§ 42 Gutachtenerstellung durch die Gleichbehandlungskommission — StLGBG 2023
(1) Die Gleichbehandlungskommission hat den Sachverhalt als Grundlage für das Gutachten zu ermitteln.
(2) Die Gleichbehandlungskommission kann Personen zu einer Befragung einladen. Die Befolgung der Einladung ist für Bedienstete nach § 2 Abs. 1 Z 1 eine Dienstpflicht. Von der Einladung dieser Bediensteten ist auch deren unmittelbare Vorgesetzte/unmittelbarer Vorgesetzter zu benachrichtigen.

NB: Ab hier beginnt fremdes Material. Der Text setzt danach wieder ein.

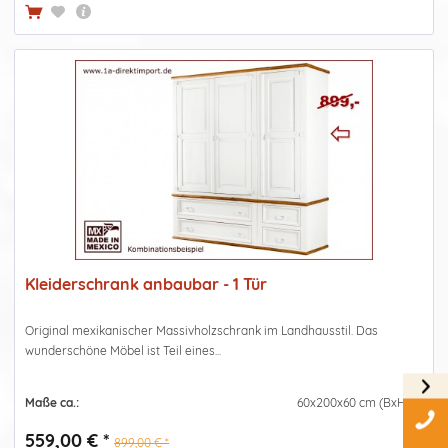
Kleiderschrank anbaubar - 1 Tür
Original mexikanischer Massivholzschrank im Landhausstil. Das
wunderschöne Möbel ist Teil eines...
Maße ca.:
60x200x60 cm (BxHxT)
559,00 € *
899,00 € *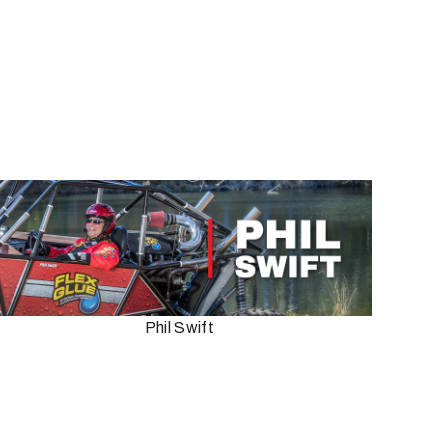
Phil Swift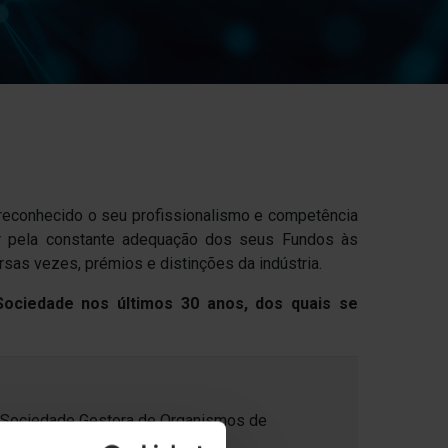
 reconhecido o seu profissionalismo e competência
uer pela constante adequação dos seus Fundos às
sas vezes, prémios e distinções da indústria.
ociedade nos últimos 30 anos, dos quais se
- Sociedade Gestora de Organismos de
 Capital de Risco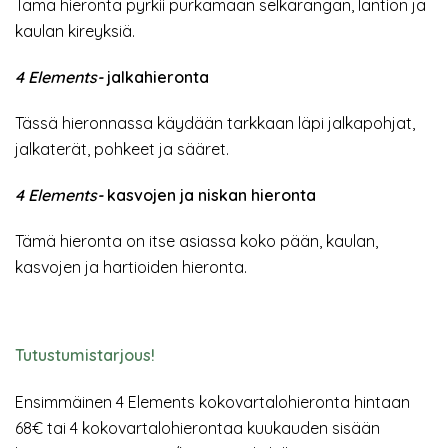
Tämä hieronta pyrkii purkamaan selkärangan, lantion ja
kaulan kireyksiä.
4 Elements-
jalkahieronta
Tässä hieronnassa käydään tarkkaan läpi jalkapohjat,
jalkaterät, pohkeet ja sääret.
4 Elements-
kasvojen ja niskan hieronta
Tämä hieronta on itse asiassa koko pään, kaulan,
kasvojen ja hartioiden hieronta.
Tutustumistarjous!
Ensimmäinen 4 Elements kokovartalohieronta hintaan
68€ tai 4 kokovartalohierontaa kuukauden sisään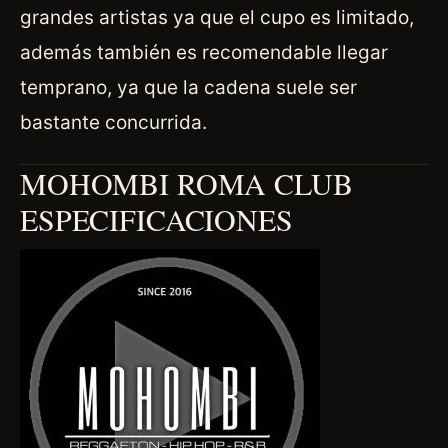
grandes artistas ya que el cupo es limitado,
además también es recomendable llegar
temprano, ya que la cadena suele ser
bastante concurrida.
MOHOMBI ROMA CLUB
ESPECIFICACIONES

(3) Zustellungen sind mit Zustellnachweis unter sinngemäßer Anwendung des Zustellgesetzes vorzunehmen.
(4) § 6 Abs. 1, §§ 7, 13, 14 bis 16, 18 bis 22, 32, 33, 45 Abs. 1 und 2 sowie § 46 AVG sind sinngemäß anzuwenden.
(5) § 45 und § 46 AVG sind jedoch mit der Maßgabe anzuwenden, dass die/der Bedienstete, die/der eine ihr/ihm zugefügte Diskriminierung nach §§ 5, 7, 8, 10, 11 und 12 oder eine Verletzung des Gleichstellungsgebotes nach § 13 bis § 16 behauptet, diesen Umstand lediglich glaubhaft zu machen hat. Die Vertreterin/der Vertreter der Dienstgeberin/des Dienstgebers hat in diesem Fall darzulegen, dass
1. bei Berufung auf § 5 bei Abwägung aller Umstände eine höhere Wahrscheinlichkeit dafür spricht, dass ein anderes von der Antragstellerin/vom Antragsteller glaubhaft gemachtes Motiv für die unterschiedliche Behandlung ausschlaggebend war oder das andere Geschlecht unverzichtbare Voraussetzung für die auszuübende Tätigkeit ist oder ein Rechtfertigungsgrund im Sinne des § 6 vorliegt,
2. bei Berufung auf § 10 bei Abwägung aller Umstände eine höhere Wahrscheinlichkeit dafür spricht, dass die von der Antragstellerin/vom Antragsteller glaubhaft gemachten Tatsachen nicht der Wahrheit entsprechen.